I'm looking for a transformation $N \to S$ where $N$ is natural numbers sequence, whereas $S$ is an infinite pseudorandom sequence that doesn't end up with a repeating pattern and has a uniform distribution in some specified range, say $[0, r)$. Desirably the output of the function $f$ to be an integer.
Some analog could be the Bailey–Borwein–Plouffe formula for calculating a specific digit of $\pi$ . The goal is to find a simple solution in terms of computational complexity.
Searching through StackExchange, I found this topic. Unfortunately, the answer doesn't satisfy me since I don't want to use Linear congruential generator. I don't want to depend on a previous result when doing calculations. The function $f$ should solely rely on its parameter $i$. And also the sequence $S$ needs to be non-periodical.

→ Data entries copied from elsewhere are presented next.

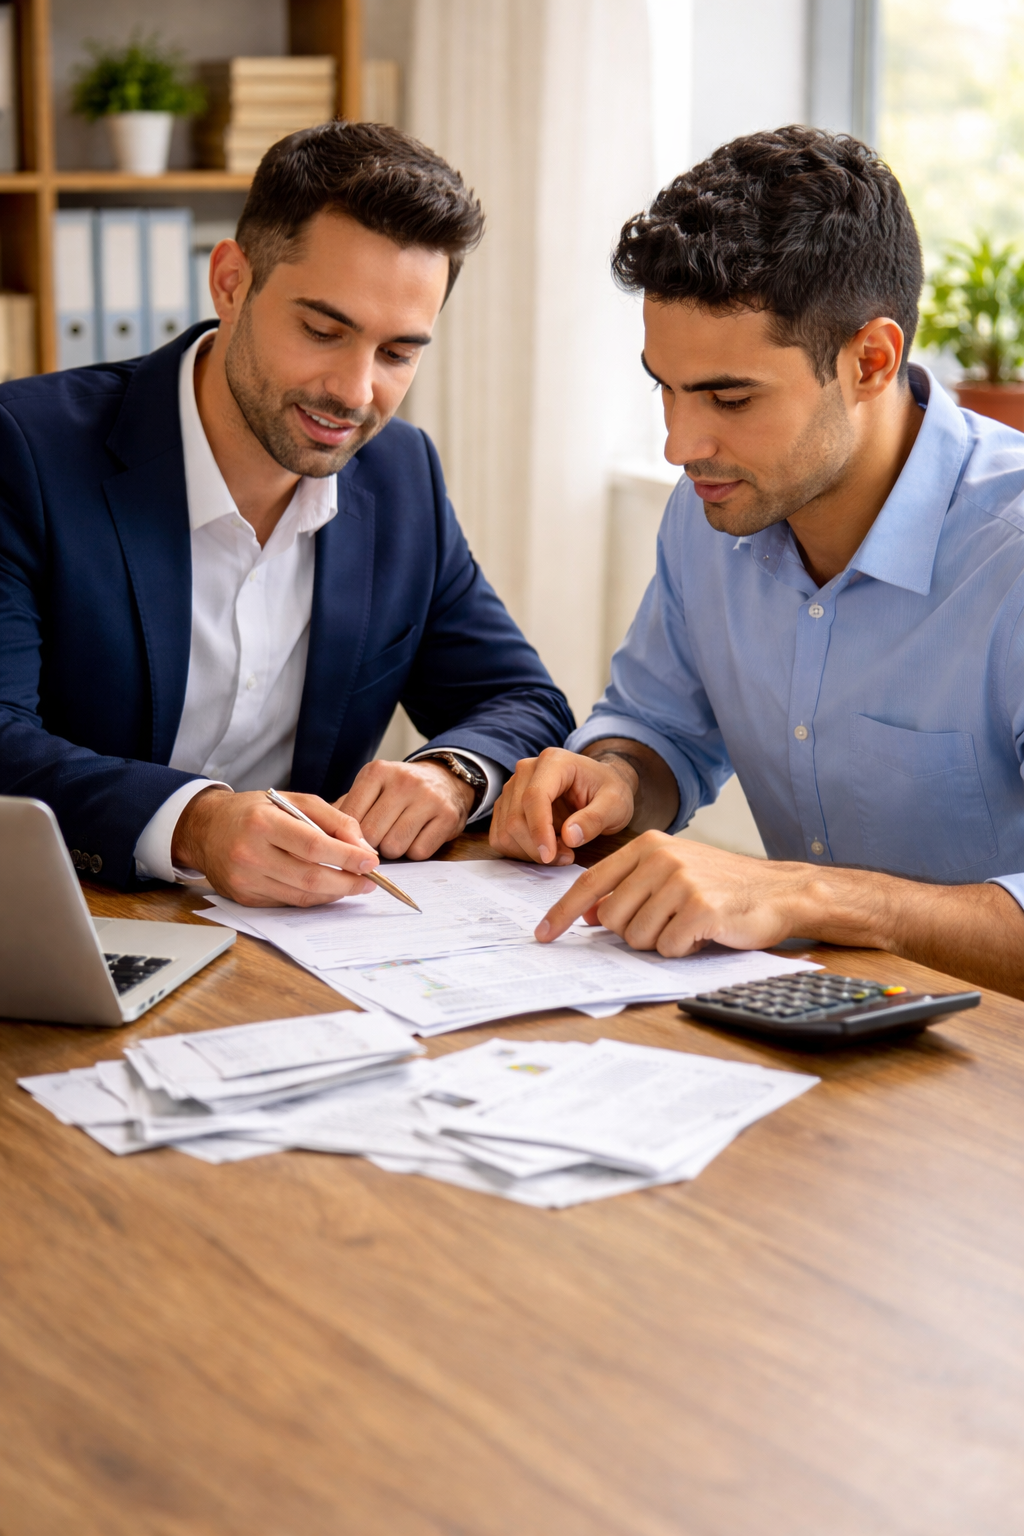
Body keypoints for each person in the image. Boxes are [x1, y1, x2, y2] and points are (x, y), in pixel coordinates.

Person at [490, 125, 1024, 998]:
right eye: (663, 385)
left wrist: (804, 894)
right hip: (818, 1028)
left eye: (729, 398)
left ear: (870, 361)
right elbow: (662, 728)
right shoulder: (713, 513)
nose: (679, 443)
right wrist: (615, 777)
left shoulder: (1012, 558)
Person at [0, 122, 572, 907]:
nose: (355, 390)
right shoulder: (25, 451)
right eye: (323, 330)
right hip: (67, 916)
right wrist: (195, 824)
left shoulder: (402, 474)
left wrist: (452, 773)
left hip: (297, 945)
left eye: (398, 353)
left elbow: (524, 700)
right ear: (232, 282)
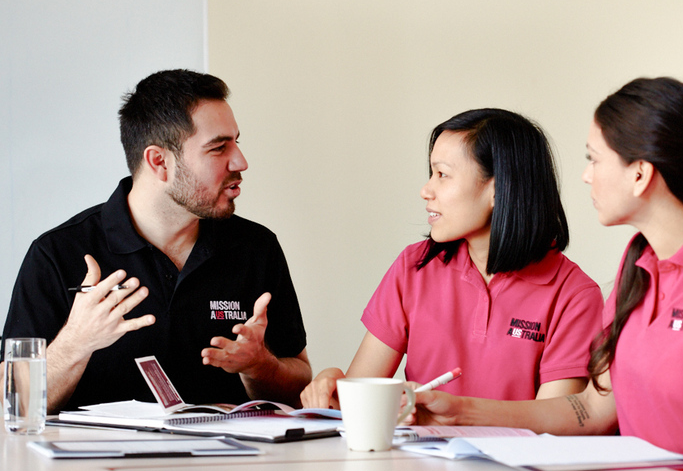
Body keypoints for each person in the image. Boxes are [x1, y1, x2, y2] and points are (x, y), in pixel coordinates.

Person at [413, 78, 683, 471]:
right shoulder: (639, 263)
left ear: (640, 174)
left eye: (594, 159)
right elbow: (592, 410)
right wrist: (460, 412)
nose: (586, 175)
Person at [2, 69, 312, 412]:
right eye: (219, 148)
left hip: (227, 462)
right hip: (96, 465)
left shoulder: (256, 247)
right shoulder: (59, 253)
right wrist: (75, 343)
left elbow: (298, 384)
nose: (240, 161)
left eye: (237, 142)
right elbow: (10, 405)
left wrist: (260, 366)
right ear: (159, 161)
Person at [302, 108, 603, 408]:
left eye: (442, 174)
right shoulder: (413, 267)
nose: (426, 190)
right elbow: (358, 404)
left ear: (497, 190)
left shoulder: (575, 296)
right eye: (431, 173)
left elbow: (555, 424)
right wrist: (330, 382)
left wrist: (458, 414)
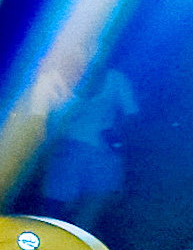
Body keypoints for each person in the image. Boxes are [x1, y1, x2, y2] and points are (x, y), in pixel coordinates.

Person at [40, 64, 138, 227]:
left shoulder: (116, 78)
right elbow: (50, 119)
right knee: (58, 206)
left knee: (94, 204)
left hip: (101, 151)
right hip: (69, 149)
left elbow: (131, 114)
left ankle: (75, 240)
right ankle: (56, 238)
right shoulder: (60, 77)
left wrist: (116, 134)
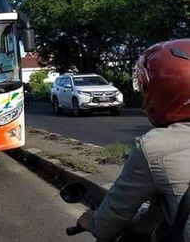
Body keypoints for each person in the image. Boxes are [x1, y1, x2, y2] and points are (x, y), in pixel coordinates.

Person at [76, 39, 190, 241]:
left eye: (146, 89)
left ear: (167, 89)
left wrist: (93, 222)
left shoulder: (155, 147)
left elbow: (114, 215)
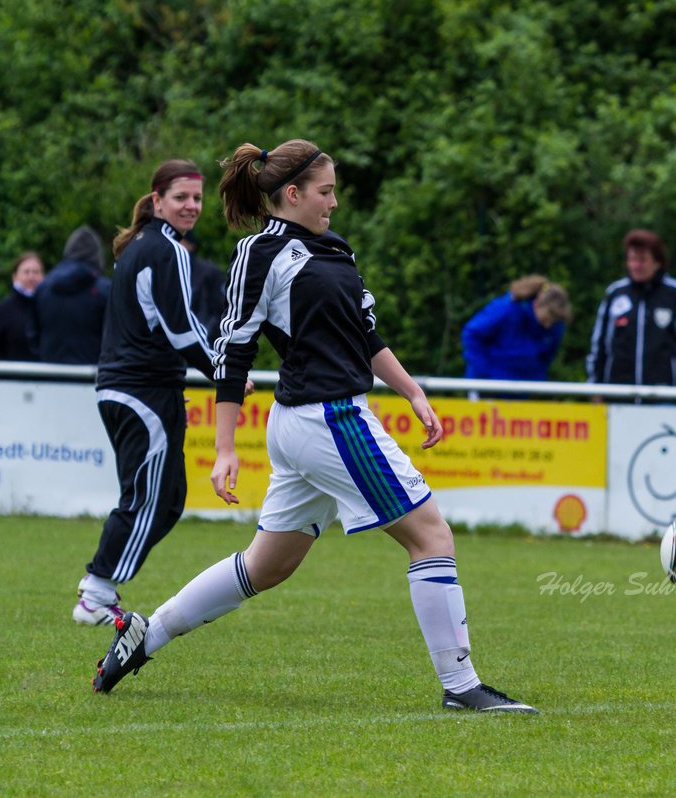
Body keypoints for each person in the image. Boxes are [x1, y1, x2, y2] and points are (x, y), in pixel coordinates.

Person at [90, 139, 538, 714]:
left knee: (265, 566)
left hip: (313, 421)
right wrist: (224, 448)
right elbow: (234, 349)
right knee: (432, 537)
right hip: (328, 418)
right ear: (293, 194)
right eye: (325, 192)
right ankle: (461, 686)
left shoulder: (334, 250)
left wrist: (413, 392)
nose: (333, 203)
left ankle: (145, 636)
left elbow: (367, 334)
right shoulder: (260, 252)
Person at [72, 160, 224, 625]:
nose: (191, 206)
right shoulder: (165, 249)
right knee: (146, 499)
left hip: (129, 389)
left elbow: (177, 324)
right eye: (181, 197)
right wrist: (225, 370)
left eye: (197, 198)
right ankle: (96, 592)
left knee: (169, 497)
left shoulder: (141, 247)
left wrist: (218, 360)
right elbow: (182, 331)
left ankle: (100, 588)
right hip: (142, 391)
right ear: (157, 201)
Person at [586, 229, 676, 388]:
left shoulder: (675, 293)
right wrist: (595, 387)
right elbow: (599, 345)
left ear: (657, 262)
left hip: (664, 396)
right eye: (632, 259)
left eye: (642, 260)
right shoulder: (615, 293)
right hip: (618, 394)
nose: (636, 266)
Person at [461, 275, 570, 382]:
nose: (548, 325)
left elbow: (547, 358)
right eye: (546, 319)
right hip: (487, 386)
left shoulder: (556, 326)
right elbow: (472, 334)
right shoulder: (506, 309)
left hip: (522, 390)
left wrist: (536, 380)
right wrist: (483, 374)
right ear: (537, 305)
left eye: (553, 322)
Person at [33, 225, 111, 365]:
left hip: (49, 373)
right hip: (91, 375)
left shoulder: (43, 288)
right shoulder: (104, 290)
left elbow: (32, 335)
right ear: (97, 255)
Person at [0, 251, 44, 361]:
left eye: (36, 272)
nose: (31, 277)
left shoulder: (50, 309)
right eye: (26, 272)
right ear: (15, 277)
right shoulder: (2, 310)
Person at [177, 233, 227, 340]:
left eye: (180, 241)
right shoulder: (170, 272)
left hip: (208, 341)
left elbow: (223, 308)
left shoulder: (208, 272)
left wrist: (208, 334)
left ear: (191, 245)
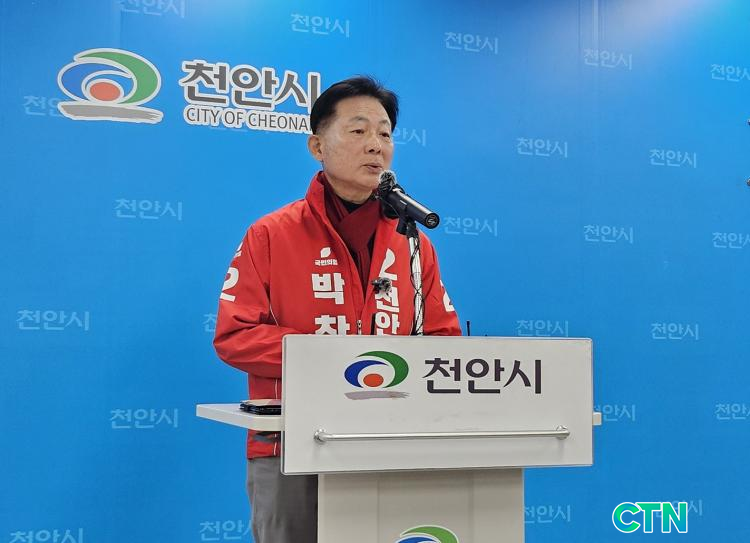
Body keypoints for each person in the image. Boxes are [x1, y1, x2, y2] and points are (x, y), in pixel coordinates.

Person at [213, 76, 461, 543]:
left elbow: (444, 341)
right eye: (358, 130)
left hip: (391, 440)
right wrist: (337, 360)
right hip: (290, 443)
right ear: (317, 146)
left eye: (385, 134)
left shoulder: (413, 243)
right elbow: (236, 335)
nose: (376, 145)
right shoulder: (271, 234)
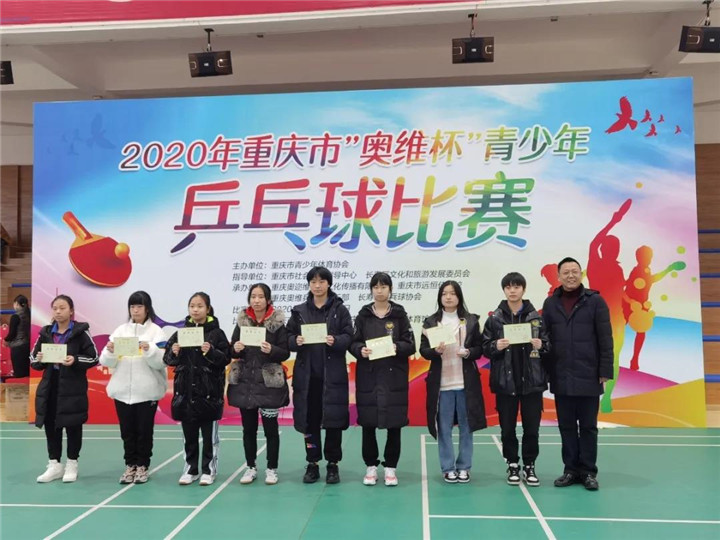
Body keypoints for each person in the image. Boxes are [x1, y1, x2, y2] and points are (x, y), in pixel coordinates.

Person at [542, 257, 613, 491]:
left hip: (589, 373)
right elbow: (545, 339)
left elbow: (605, 339)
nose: (570, 276)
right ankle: (570, 470)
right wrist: (546, 371)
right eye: (566, 272)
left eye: (575, 271)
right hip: (561, 374)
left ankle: (589, 472)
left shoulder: (595, 301)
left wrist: (605, 370)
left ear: (581, 274)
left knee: (589, 427)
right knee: (566, 426)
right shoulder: (551, 303)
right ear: (559, 277)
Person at [482, 272, 549, 487]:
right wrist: (496, 346)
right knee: (507, 428)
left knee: (532, 429)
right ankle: (512, 463)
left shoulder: (537, 318)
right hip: (505, 383)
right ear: (504, 290)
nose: (512, 290)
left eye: (517, 286)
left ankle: (530, 465)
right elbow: (485, 347)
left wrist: (542, 345)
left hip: (532, 382)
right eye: (508, 287)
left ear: (523, 289)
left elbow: (550, 345)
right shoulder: (495, 318)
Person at [287, 266, 352, 485]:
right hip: (308, 379)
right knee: (310, 423)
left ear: (329, 284)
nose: (317, 285)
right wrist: (294, 341)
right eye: (313, 282)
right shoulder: (299, 311)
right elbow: (287, 337)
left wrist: (337, 341)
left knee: (333, 422)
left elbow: (349, 336)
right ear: (309, 284)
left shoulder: (339, 310)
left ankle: (333, 464)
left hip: (332, 378)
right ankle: (312, 463)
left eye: (321, 281)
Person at [349, 272, 415, 487]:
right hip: (368, 376)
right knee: (368, 423)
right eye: (376, 287)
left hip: (394, 377)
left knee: (394, 424)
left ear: (390, 290)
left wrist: (396, 347)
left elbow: (410, 344)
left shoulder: (399, 314)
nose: (379, 291)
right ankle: (370, 466)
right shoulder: (363, 315)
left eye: (383, 287)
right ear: (371, 290)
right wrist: (360, 350)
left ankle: (390, 468)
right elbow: (353, 342)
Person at [419, 281, 486, 484]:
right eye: (444, 294)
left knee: (467, 427)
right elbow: (423, 350)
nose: (448, 297)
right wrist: (435, 351)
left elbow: (480, 348)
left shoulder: (470, 320)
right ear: (440, 297)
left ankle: (464, 466)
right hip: (442, 384)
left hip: (466, 383)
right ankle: (448, 467)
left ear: (459, 297)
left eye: (453, 293)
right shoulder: (431, 322)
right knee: (444, 428)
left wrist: (468, 352)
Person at [99, 291, 167, 485]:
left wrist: (149, 350)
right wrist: (111, 352)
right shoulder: (120, 331)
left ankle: (143, 466)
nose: (135, 310)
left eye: (139, 306)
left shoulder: (156, 332)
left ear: (147, 308)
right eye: (132, 306)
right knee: (127, 431)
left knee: (144, 431)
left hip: (147, 392)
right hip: (122, 391)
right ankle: (130, 465)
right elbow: (106, 361)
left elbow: (161, 362)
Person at [30, 294, 98, 483]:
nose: (58, 312)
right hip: (50, 384)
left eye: (62, 308)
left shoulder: (80, 332)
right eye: (55, 308)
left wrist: (74, 360)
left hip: (72, 386)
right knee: (51, 425)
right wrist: (40, 359)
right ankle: (54, 464)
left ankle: (72, 463)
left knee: (73, 425)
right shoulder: (45, 333)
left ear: (71, 311)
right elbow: (34, 359)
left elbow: (93, 357)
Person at [163, 292, 230, 486]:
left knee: (209, 438)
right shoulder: (181, 333)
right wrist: (174, 352)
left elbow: (226, 359)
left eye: (200, 306)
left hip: (209, 394)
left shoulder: (217, 334)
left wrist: (211, 351)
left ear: (208, 309)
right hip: (185, 394)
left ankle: (209, 470)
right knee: (189, 437)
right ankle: (191, 470)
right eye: (192, 306)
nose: (195, 310)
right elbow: (168, 360)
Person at [228, 283, 289, 486]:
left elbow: (285, 352)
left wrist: (272, 350)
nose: (256, 300)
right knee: (248, 429)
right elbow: (232, 349)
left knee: (271, 430)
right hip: (246, 383)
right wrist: (235, 348)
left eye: (261, 297)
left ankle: (272, 469)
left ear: (268, 300)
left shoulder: (277, 323)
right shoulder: (242, 321)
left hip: (269, 384)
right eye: (253, 296)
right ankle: (251, 467)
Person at [3, 294, 31, 378]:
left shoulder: (15, 316)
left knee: (19, 374)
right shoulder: (29, 315)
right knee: (27, 373)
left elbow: (12, 333)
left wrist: (5, 340)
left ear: (16, 304)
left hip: (18, 347)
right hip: (28, 346)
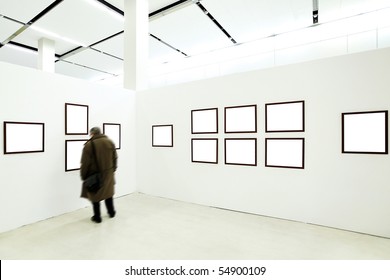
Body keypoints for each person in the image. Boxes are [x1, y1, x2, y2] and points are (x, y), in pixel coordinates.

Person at [80, 127, 118, 223]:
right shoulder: (110, 142)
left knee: (95, 195)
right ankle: (111, 212)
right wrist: (113, 170)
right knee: (108, 193)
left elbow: (85, 163)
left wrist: (83, 175)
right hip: (109, 173)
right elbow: (115, 158)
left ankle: (97, 217)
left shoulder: (89, 145)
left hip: (95, 175)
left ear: (92, 134)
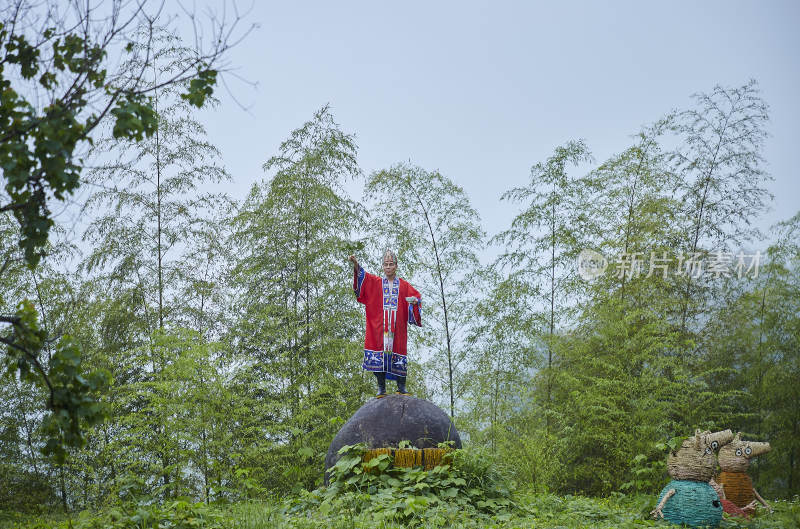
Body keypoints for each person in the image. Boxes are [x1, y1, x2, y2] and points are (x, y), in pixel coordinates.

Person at [349, 250, 421, 397]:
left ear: (396, 266)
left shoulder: (404, 285)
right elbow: (363, 278)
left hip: (397, 327)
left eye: (391, 264)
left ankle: (401, 387)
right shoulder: (376, 283)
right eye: (386, 264)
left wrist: (414, 302)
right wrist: (356, 265)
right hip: (379, 328)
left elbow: (416, 297)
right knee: (378, 354)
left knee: (399, 353)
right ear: (382, 266)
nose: (388, 267)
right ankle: (381, 388)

If all you care about is aperiodicity and the uniform distribution of values of $f(i)$ (as opposed to the joint distribution of tuples of values like $(f(i),f(i+1))$) you should be content with the equidisribution theorem of Weyl. Examples like $$f(i)=\lfloor r (\pi i \bmod 1)\rfloor$$ or $$f(i)=\lfloor r (\sqrt 2 i \bmod 1)\rfloor$$ do the trick.
Abandoning Weyl's theorem, you could use a recipe like $$f(i) = (i+k)\bmod r \text{ for $i$ in the range } r^{k-1}\le i < r^k,$$ which is to say $$f(i) = (i+\lfloor \log_r (rk)\rfloor) \bmod r,$$ which can be computed by examining the base $r$ representation of $i$ and not evaluating the logarithm directly.
Or, for another example in this vein, if $i$ has base $r$ representation $i=\sum_k b_k r^k$ for $0\le b_k<r$, to let $f(i)=\left(\sum_k b_k\right) \bmod r$. For instance, if $r=2$ this is the parity of the binary digits in the base 2 representation of $i$. These examples are especially easy to compute and not periodic in the precise sense of the word.
All of the above use the particular definition of "uniformly distributed" that is explained in the cited article.